「塔」二月号が届きました。祈るような気持ちで川口さんのお名前を探しました。でも、やはり、お名前には小さく「故」の字が付いていました。その二月号の二首。
あれこれとやるべきことを思いいて動こうとせぬ手足四本
つる草の葉の枯れ落ちし後ろより四五基よりそう墓標あらわる
病床にあって「動こうとせぬ」手足に絶望し、川口さんが見ていたものが「よりそう墓標」であったとしたら、あまりにも悲しい。
ご逝去を知ったのは一月末の新聞でした。享年が七十二歳であること、喪主がご長女であることも初めて知りました。
お会いしたのは六年前、いわき市での第一回常磐歌会でした。共通の友人を通じ、お互いが塔の会員であることは知っていました。

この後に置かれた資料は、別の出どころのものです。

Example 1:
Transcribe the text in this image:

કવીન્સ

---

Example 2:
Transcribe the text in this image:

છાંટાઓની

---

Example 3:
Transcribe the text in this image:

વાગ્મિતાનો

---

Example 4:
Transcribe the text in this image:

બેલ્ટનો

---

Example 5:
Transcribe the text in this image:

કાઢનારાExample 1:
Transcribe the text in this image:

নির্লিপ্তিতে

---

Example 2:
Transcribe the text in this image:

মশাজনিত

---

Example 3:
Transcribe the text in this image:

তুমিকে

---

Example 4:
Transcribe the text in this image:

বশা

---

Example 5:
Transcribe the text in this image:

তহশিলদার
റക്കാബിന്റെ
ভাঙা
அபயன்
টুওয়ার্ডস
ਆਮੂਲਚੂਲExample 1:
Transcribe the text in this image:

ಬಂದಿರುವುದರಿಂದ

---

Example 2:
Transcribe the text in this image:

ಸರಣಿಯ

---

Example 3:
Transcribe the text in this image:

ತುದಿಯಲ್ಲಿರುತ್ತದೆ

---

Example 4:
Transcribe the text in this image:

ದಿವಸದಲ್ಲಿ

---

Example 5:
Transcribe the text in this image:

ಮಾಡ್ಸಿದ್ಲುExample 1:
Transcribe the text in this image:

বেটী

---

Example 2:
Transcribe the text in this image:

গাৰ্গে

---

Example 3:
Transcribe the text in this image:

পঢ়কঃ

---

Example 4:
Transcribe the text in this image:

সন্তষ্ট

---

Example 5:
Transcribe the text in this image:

挨拶を交わした時のはにかむようなお顔が思い出されます。この歌会で詠まれた歌。
杉の森なまあたたかき靄がはい血潮ちらせるごと梅雨茸
この一首にも川口さんの歌の特徴がよく出ています。私たちの住む地方は、海に臨み、福島県を走ってきた阿武隈山地が関東平野に傾れるところです。川口さんの歌のほとんどは、その県北地区の自然の風景や小動物、植物との交歓を詠んだものです。

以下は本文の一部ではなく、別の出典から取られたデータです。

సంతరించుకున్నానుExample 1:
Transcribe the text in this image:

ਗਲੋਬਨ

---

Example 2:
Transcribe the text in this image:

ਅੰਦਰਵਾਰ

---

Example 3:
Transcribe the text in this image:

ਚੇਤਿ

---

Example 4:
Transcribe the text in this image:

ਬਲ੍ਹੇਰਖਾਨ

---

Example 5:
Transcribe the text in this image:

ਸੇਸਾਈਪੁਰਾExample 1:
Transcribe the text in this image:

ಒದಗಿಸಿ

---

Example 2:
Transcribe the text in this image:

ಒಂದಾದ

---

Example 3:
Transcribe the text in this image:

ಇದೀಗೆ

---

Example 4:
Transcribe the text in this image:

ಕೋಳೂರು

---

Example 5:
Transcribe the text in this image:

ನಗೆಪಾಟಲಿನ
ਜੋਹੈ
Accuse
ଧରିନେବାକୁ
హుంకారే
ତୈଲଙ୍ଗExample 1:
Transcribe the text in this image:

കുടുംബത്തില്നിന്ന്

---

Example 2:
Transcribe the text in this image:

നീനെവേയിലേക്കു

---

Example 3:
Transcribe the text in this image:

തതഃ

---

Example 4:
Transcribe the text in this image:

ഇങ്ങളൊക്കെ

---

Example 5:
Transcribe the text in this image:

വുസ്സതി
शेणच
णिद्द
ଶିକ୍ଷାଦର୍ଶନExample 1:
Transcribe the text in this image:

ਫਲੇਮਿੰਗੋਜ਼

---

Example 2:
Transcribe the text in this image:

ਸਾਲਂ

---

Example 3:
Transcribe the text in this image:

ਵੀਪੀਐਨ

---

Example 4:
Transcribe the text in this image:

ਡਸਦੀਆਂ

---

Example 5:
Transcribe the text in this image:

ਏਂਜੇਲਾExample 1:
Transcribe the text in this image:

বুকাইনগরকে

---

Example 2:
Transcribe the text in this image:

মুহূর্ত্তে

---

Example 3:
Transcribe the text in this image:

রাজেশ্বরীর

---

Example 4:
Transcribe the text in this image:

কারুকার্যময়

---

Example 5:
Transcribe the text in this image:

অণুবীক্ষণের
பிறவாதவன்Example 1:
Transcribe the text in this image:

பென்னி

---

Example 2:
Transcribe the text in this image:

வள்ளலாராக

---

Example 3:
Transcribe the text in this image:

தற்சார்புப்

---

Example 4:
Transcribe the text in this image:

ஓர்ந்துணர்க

われの血で腹いっぱいになりし蚊がさもほのぼのとはなれゆくなり
網目のみ残る山繭回すたびなかの琥珀の物体回る
寄りかかる木と擦れ合う木の音を泣き声のごと聞きて下行く
身近な自然にやさしい眼差しを向ける川口さんですが、初めてお会いした頃に、めずらしくご家族を詠んだ歌が二首あります。
妻と子ととりしプリクラなんとなくわれも笑ったような顔して
原宿の二階に妻と子と休みガラスの靴のジュース飲みほす
川口さんご自身が、奥様とお嬢さんと原宿を散策しながら「キラキラ」と輝いていたのでしょう。はにかんだお顔が目に浮かびます
この幸せなご家族を、突然黒い影が覆い始めます。令和二年七月号から悲しみの歌が続きます。
妻の心臓止まりしという電話病院出づる術なしわれは
気が付けば娘がそばで泣いている三人家族の妻が逝きたり
こんなにもあなたの事を思い出しわれは涙の木になっている
青空が少しのぞいている北に妻は遺骨となりて待ちおり
慟哭の歌をくり返し詠みながら、ご自身は癌病棟の中にあって病状が進行していきます。
令和三年九月号の歌。
半年の余命を告げし若き医師AIのごと目が澄んでいる
一時的な退院を経て、近づく死の気配を感じているかのように、川口さんの歌に、さらに悲しみが増していきます。覚悟にも似た思いが表出されていきます。昨年十二月号。
橋上のわれに男が戻り来ぬ危ぶむほどに生気なかりしか
片羽をおのが墓標のごとくたてここに大きな蝶死んでおり
今は奥様とあの原宿の日を語り、お嬢さんを見守っていることでしょう。近くに在りながら、同世代でありながら、もっとお会いしておけばと、悔いが残ります。思えば昨年七月号の歌が辞世だったのかも知れません。
はるかなる水平線まで灰色の海平らなり冬の蝶翔つ
心よりご冥福をお祈りいたします。